Thursday March 24, 2016
The Wheeler Homestead and accompanying nature park trails make up one of the most cherished spots to enjoy in South Burlington. The historic brick house is now home to Friends of the Library’s book store as well as Common Roots. In the spring and throughout the summer, the property truly comes alive with programming for children and master and amateur gardeners alike cultivating flowers, vegetables, and herbs. The view alone is enough reason to visit this gem during any season. Given these attributes, it shouldn’t come as a surprise that a task force has been formed to generate ideas around the preservation of the space in perpetuity.
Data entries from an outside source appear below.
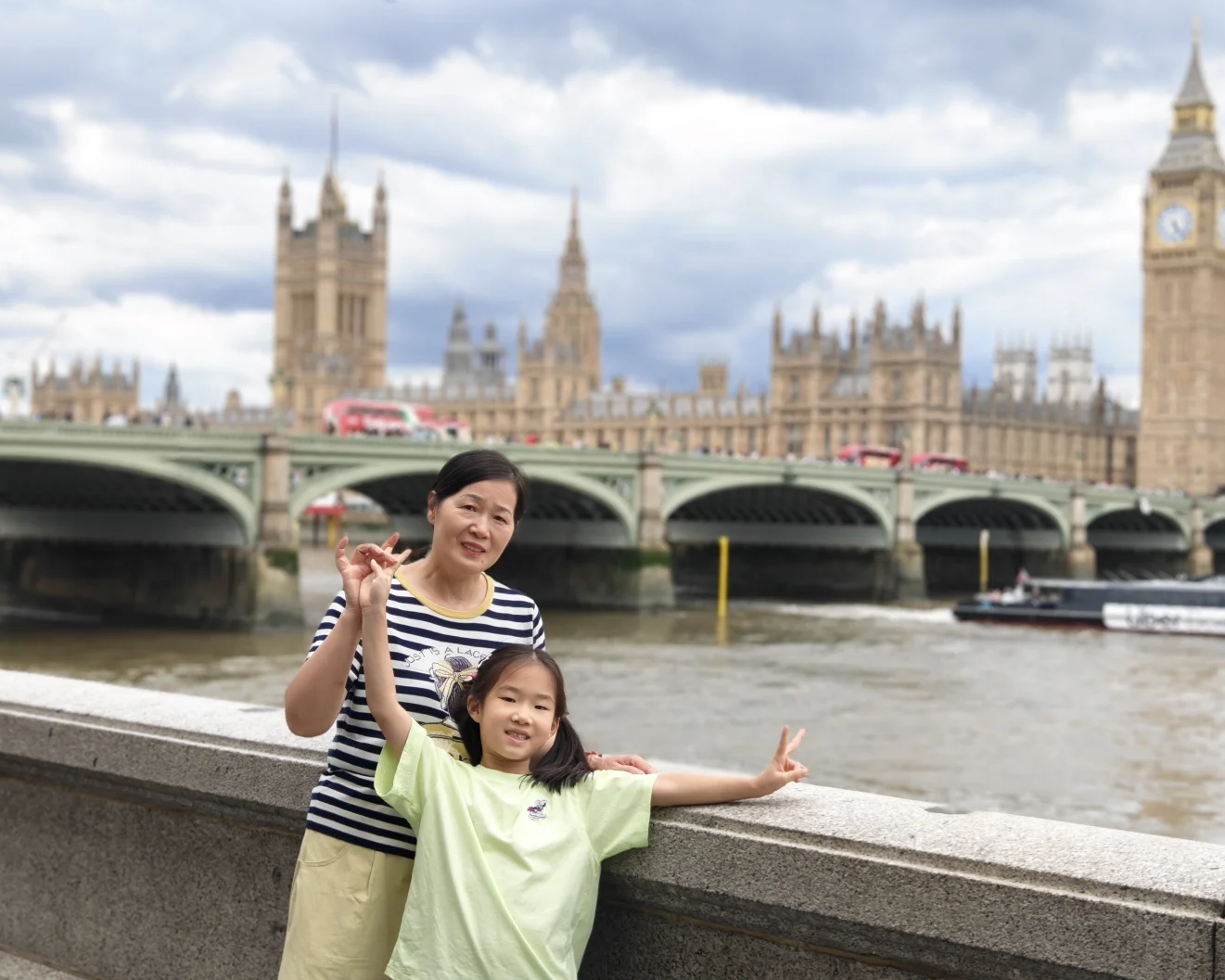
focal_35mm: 50
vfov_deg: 30.3
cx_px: 627
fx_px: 1813
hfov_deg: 37.3
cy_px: 484
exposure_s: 1/200
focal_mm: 8.67
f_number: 4.5
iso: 64
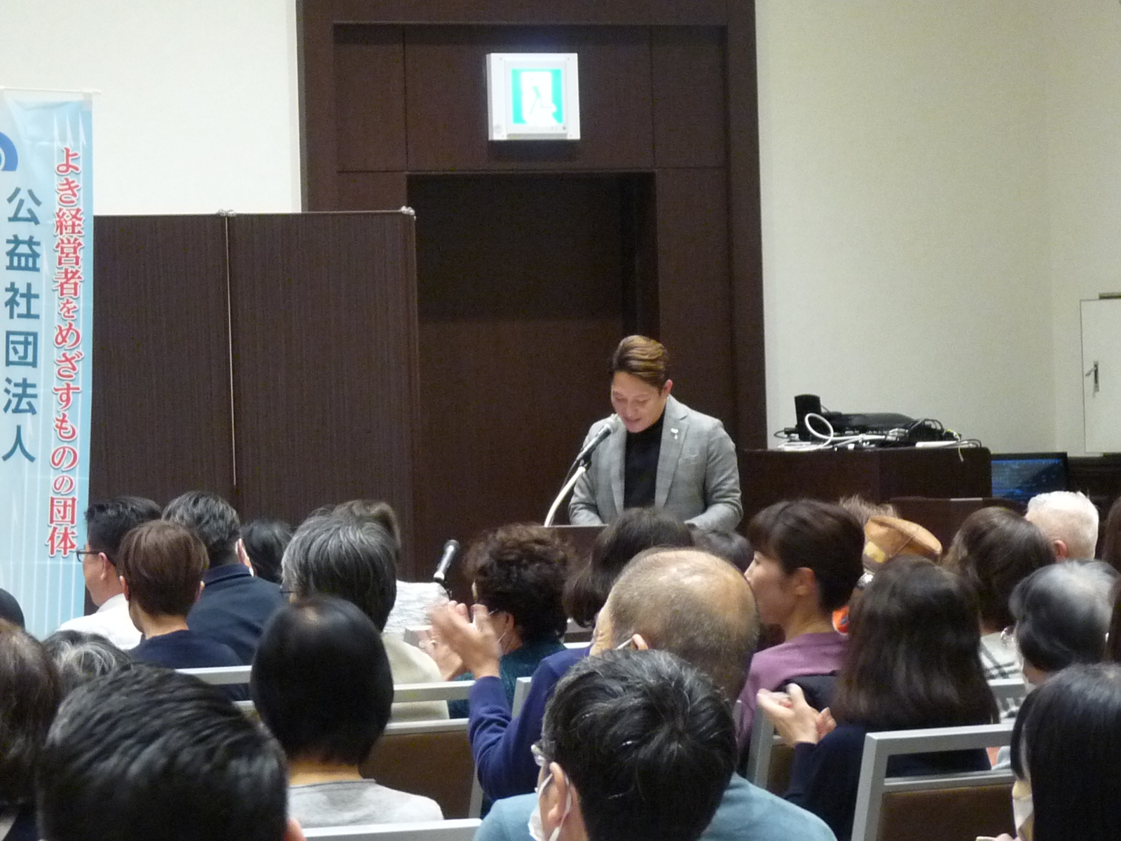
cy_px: 420
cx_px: 560
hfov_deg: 11.8
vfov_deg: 8.9
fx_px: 5408
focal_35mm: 167
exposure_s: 1/20
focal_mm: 16.7
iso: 400
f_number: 3.4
At the March 21 city council meeting, members discussed the recently developed Wheeler Nature Park Task Force and approved the number of members and representation that will comprise the group. It was agreed that two members from the South Burlington Land Trust should have representation along with two representatives each from the Recreation and Leisure Arts Committee, Bike and Pedestrian Committee, and the Natural Resources Committee.
The impetus for the task force can be traced back to a discussion the council held December 21, 2015 regarding the December 6, 2011 special city meeting vote authorizing the city council to convey a conservation easement on Wheeler Nature Park. In the weeks leading up to the recent meeting, residents expressed concern that the council would not uphold the citizens’ wishes (70 percent of those who voted in the election voted to conserve) to conserve Wheeler Nature Park in perpetuity. It was explained by City Attorney Jim Barlow that the 2011 vote was not actually legally binding, but more of a ‘good faith’ gesture on the part of the city. After hearing from legal counsel and residents, councilors confirmed that conserving the land is, in fact, their intent and convening pertinent city committees to gather their ideas for allowable and disallowed future uses of the property would be a solid next step.
At their first meeting the task force elected resident Donna Leban as the chair. SE Group, the consulting firm who worked with the city on the Underwood Property has been hired to assist the group. Jennifer Kochman, vice chair of the Recreation and Leisure Arts Committee said, “The group recommended that the easement include all 119 acres (includes the land swap). The Homestead 11-14 acres will be treated separately from the nature park in writing the specifics of the easement.”
Kochman said the group had “general agreement that a third party should ensure that provisions are carried out.” Resident and South Burlington Land Trust President Sarah Dopp mentioned that Director of Planning and Zoning Paul Conner made overtures years ago to see if anyone would be interested in being involved with an easement. Two of the entities responded favorably at the time, thereby potentially reducing some of the legwork now.
The task force will also consider and evaluate allowed and disallowed uses on different sections of the property and will hear from different entities regarding community needs. According to natural resources committee member Betty Milizia, “there are at least four organizations that will be invited to a meeting to discuss aspects of the conservation easement that concerns the acreage around the Wheeler Homestead. They are the Burlington Garden Club, which takes care of the beautiful flower gardens around the Homestead, the Community Gardeners Association, made up of South Burlington citizens, Common Roots, and Friends of the Library.”
As anyone who regularly traverses Dorset Street can see, dramatic changes have already been taking place on and near the Wheeler property. The abandoned house that had been located adjacent to the park for years was removed with the city’s approval. “The house has been a long identified hazard and we were finally able to successfully remove it,” Director of Public Works Justin Rabidoux said. “Additionally what we removed as far as overgrown trees/weeds were invasive buckthorn, honeysuckle, dead and storm damaged trees, and boxelder trees. Boxelder are a fast growing, weak tree. We will be replanting some red maples from our tree nursery and installing two new staff-built picnic tables in the area. We are also planting a wild flower plot,” he said.
While all of the task force’s meetings will be public, two meetings will be dedicated to public input. The group will present their recommendations to the council in June. City Manager Kevin Dorn added that the committee will come to the council with concepts around which an easement could be created.
Interested in learning more and offering input? The next meeting will be held in April. The date and location will be warned on the city website.